12:47 Council member Barbara Johnson: "If you could change the newscast, what would make it more fair for you?"
"Just something to show that we were working on the problem; that I was working with the school district to quiet down the air handling unit while trying to get an ordinance put into effect that we could use to solve the problem," Devich said.
12:50 - Deliberations begin
Minnesota News Council member comments
Heather Harden, former TV reporter - KSTP entirely missed the story and the mayor was uninformed. That's unfortunate. In terms of the writing of the story, a real error is in the lede of the story. The reporter failed to notice that the decibel of the air handling unit was below the standards. Neighbor quoted the nighttime decibel level. (Bob: Nice catch by Ms. Harden)
Tom Peterson - If you call Stanley Hubbard on a Sunday and ask about a Tim Sherno story, you'd probably get the same sort of response that the mayor gave. They were looking for a conspiracy that wasn't really there.
Lorin Robinson - There's this ratings building thing that TV stations have that they're on the side of the "little people." It's just so easy to take on a governmental body and try to prove their on the side of the people against the governmental body "abusing" them without checking the real facts. Believes there's a trend that we've seen repeatedly and this is another example.
Elizabeth Costello - As someone who worked weekends and battled to get someone to talk to you on a Sunday, I'm not bothered that the mayor was interviewed, but that there weren't 10 voicemails on Devich's phone on Monday morning to show an attempt was made to contact Devich. "The legwork wasn't done."
Issa Mansaray - Concerned with the use of the letter itself. "It sets a bad precedent." Says it sends the message that reporters can build story around a letter without contacting its source.
Al Zdon - The press does have a role to protect people, it just wasn't done very well here. The letter looked like a slap in the face. "I don't see that it's a big deal... a serious problem."
Jeremy Iggers - "Both the reporting and KSTP's response are really shabby. This feels like drive-by journalism to me." Says "you hate to make that phone call when you have a beautiful story with a villain."
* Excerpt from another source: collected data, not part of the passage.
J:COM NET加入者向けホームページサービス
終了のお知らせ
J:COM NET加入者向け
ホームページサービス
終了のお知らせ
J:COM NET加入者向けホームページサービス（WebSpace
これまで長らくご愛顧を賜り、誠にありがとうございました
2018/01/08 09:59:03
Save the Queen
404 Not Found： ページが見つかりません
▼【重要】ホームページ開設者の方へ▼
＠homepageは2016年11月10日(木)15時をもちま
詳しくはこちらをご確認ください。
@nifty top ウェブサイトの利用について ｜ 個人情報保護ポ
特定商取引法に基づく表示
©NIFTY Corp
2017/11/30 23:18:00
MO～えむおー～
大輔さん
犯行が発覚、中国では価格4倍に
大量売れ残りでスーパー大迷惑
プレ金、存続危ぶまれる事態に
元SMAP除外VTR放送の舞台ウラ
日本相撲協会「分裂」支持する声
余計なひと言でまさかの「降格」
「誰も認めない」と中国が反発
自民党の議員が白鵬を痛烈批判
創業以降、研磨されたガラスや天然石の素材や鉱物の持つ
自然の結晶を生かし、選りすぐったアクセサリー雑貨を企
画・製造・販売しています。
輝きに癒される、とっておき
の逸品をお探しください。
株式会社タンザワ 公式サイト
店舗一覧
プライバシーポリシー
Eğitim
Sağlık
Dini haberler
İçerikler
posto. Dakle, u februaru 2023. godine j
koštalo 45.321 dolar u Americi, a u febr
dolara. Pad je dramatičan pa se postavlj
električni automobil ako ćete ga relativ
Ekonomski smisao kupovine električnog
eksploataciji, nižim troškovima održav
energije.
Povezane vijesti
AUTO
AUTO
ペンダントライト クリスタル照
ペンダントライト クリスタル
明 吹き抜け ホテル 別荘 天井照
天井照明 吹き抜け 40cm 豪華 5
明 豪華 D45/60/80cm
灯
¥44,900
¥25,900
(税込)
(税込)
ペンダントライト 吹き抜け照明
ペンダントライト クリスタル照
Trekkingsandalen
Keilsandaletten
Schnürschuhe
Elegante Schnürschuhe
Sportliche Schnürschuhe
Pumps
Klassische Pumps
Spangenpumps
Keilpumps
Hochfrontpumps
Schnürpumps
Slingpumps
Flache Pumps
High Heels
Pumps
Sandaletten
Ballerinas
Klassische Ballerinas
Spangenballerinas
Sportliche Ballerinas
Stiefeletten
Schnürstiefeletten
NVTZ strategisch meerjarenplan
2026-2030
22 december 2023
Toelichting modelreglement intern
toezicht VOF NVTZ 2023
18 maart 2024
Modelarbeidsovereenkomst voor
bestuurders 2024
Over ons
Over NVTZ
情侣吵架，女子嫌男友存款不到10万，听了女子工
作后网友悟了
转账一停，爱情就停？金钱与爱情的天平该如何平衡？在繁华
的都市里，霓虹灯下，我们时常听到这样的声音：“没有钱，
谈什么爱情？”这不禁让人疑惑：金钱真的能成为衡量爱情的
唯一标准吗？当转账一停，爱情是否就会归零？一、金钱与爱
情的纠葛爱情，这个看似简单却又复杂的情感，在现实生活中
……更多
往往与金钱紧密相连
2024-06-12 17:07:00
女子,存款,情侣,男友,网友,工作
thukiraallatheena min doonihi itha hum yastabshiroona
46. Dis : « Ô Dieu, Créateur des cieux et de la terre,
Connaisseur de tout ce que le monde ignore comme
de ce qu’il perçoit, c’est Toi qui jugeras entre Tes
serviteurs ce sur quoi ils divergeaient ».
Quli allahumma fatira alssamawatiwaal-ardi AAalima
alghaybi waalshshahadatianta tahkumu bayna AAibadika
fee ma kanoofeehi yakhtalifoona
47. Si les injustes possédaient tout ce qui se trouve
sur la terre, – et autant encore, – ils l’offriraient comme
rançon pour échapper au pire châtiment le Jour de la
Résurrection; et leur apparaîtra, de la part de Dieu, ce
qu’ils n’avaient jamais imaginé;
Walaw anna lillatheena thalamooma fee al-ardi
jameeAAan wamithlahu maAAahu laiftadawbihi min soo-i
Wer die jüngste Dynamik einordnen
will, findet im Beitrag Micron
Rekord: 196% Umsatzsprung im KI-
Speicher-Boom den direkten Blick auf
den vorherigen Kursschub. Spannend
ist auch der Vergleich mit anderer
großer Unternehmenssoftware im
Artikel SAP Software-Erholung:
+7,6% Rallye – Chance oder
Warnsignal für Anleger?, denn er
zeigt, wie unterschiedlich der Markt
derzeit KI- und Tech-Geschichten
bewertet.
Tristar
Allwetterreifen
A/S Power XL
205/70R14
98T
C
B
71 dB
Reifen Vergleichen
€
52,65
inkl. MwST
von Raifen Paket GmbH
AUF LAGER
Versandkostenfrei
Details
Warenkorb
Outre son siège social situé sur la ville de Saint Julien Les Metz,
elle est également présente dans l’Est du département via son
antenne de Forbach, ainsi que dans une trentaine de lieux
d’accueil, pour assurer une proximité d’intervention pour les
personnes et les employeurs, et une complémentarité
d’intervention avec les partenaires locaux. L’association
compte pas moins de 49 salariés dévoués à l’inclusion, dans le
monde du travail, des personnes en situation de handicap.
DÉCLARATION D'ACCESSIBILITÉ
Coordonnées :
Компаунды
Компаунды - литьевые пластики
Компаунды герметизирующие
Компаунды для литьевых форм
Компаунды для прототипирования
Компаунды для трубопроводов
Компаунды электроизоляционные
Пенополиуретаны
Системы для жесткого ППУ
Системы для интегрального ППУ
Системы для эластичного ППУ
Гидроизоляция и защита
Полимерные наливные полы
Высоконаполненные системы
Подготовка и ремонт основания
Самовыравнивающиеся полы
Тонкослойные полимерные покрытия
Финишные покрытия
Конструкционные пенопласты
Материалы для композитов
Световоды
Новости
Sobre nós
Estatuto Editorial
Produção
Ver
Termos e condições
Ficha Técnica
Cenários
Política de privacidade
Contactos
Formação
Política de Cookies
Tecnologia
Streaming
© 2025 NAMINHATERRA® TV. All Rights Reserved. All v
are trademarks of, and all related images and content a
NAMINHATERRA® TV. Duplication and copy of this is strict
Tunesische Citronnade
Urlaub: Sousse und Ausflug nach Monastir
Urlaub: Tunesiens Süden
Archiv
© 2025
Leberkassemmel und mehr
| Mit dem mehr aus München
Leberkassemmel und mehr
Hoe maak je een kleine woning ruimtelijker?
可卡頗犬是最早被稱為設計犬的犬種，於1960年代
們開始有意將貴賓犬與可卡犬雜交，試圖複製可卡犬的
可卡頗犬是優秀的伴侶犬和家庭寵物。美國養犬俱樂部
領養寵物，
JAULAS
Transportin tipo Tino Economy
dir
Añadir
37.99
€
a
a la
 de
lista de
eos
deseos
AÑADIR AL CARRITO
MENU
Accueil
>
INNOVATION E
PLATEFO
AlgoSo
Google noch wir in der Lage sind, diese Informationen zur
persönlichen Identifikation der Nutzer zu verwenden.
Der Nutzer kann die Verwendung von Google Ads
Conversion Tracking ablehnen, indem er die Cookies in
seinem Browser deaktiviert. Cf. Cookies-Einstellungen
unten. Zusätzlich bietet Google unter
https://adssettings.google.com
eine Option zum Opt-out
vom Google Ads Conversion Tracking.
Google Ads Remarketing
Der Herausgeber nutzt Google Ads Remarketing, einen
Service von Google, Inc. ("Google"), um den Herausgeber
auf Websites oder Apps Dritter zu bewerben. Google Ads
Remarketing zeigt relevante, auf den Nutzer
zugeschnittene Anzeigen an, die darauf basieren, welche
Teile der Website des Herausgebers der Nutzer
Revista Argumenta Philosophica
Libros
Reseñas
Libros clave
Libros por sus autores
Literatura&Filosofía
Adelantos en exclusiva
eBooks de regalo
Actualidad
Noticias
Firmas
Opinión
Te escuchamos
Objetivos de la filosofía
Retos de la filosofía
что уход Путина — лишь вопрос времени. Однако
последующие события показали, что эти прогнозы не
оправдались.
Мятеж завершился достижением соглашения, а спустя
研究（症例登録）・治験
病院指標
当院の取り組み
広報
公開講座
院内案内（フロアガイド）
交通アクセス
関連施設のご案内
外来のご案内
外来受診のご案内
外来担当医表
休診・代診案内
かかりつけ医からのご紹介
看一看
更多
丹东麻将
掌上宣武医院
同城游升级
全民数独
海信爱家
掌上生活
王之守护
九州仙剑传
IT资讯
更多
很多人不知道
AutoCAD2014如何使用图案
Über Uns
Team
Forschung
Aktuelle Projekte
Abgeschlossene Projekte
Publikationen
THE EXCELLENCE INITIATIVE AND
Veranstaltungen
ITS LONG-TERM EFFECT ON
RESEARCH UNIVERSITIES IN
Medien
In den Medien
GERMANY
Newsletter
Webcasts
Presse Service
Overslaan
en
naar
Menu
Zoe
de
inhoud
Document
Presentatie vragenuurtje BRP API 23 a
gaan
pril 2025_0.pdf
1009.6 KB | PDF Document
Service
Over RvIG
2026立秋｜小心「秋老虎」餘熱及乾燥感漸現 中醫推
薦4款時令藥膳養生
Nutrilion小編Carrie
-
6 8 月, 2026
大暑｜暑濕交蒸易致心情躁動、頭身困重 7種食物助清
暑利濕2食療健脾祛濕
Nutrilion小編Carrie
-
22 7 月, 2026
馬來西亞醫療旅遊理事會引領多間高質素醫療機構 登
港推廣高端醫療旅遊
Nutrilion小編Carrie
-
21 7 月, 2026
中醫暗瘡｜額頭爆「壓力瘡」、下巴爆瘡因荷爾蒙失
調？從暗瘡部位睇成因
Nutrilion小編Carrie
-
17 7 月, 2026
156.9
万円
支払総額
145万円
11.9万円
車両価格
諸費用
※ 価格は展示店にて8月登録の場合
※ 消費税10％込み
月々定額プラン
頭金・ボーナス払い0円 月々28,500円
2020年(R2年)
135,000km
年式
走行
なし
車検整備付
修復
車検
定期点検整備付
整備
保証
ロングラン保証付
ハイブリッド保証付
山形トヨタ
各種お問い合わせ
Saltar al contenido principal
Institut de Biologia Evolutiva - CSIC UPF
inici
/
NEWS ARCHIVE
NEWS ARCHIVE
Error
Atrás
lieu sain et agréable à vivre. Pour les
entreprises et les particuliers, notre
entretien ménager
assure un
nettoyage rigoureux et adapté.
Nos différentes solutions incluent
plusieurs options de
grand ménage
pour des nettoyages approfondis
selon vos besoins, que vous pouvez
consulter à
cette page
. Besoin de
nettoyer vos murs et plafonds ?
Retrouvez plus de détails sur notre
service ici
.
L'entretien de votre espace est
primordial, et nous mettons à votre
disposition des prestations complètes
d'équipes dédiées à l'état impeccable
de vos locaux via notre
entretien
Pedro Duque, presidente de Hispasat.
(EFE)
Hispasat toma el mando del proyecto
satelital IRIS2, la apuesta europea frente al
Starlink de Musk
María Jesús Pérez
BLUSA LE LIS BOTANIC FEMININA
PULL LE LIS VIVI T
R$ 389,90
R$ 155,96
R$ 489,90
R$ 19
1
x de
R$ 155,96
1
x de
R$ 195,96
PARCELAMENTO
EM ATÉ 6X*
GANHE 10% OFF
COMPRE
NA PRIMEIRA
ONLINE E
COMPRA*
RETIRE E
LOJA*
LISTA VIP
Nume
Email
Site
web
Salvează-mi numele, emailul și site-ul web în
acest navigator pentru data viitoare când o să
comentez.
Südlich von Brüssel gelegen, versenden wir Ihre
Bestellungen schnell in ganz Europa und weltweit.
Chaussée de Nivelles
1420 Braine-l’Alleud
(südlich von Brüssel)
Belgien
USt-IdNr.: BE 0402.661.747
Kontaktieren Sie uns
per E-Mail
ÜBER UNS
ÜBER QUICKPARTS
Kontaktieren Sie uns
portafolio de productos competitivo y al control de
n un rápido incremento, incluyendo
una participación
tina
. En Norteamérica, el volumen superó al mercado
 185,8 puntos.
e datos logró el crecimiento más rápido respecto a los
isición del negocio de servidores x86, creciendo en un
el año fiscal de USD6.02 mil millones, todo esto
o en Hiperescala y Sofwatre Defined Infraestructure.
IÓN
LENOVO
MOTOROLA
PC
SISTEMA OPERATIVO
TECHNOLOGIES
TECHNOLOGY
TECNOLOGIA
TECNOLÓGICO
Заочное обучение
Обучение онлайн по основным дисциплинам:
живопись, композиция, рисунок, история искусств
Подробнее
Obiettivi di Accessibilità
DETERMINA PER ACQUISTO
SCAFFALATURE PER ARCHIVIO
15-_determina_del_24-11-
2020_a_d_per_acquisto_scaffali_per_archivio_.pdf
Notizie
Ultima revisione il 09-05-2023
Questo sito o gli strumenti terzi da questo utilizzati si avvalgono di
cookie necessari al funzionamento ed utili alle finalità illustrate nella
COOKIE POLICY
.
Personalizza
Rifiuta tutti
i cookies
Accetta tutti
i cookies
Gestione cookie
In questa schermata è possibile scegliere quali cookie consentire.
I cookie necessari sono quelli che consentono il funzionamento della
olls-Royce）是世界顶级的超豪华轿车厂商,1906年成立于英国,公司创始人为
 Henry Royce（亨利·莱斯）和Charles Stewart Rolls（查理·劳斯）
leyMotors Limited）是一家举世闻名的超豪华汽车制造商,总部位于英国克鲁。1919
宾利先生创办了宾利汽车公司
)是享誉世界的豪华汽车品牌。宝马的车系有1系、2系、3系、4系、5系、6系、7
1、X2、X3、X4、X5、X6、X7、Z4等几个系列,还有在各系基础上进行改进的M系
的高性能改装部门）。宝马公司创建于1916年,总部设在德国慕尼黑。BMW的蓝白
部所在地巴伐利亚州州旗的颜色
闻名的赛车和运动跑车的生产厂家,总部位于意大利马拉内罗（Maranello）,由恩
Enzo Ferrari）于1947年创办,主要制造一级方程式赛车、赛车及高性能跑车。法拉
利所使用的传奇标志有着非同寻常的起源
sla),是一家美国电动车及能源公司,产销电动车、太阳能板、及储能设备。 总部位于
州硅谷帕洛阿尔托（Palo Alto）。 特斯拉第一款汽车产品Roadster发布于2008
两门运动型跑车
1:10 p.m. Voting begins. I've sent an e-mail to KSTP asking why they didn't send someone to defend their story. "I think they were here by virtue of their letter," Justice Gilbert says.
Final vote on the question:
1. Was KSTP's usage of Steven Devich's letter misleading in a 4/20/08 story about noise levels coming from Richfield Middle School?
Analysis -- That one was easy. The next one won't be. I'll set up a different entry.
It's disappointing KSTP declines to come to the meetings. What's their reasoning?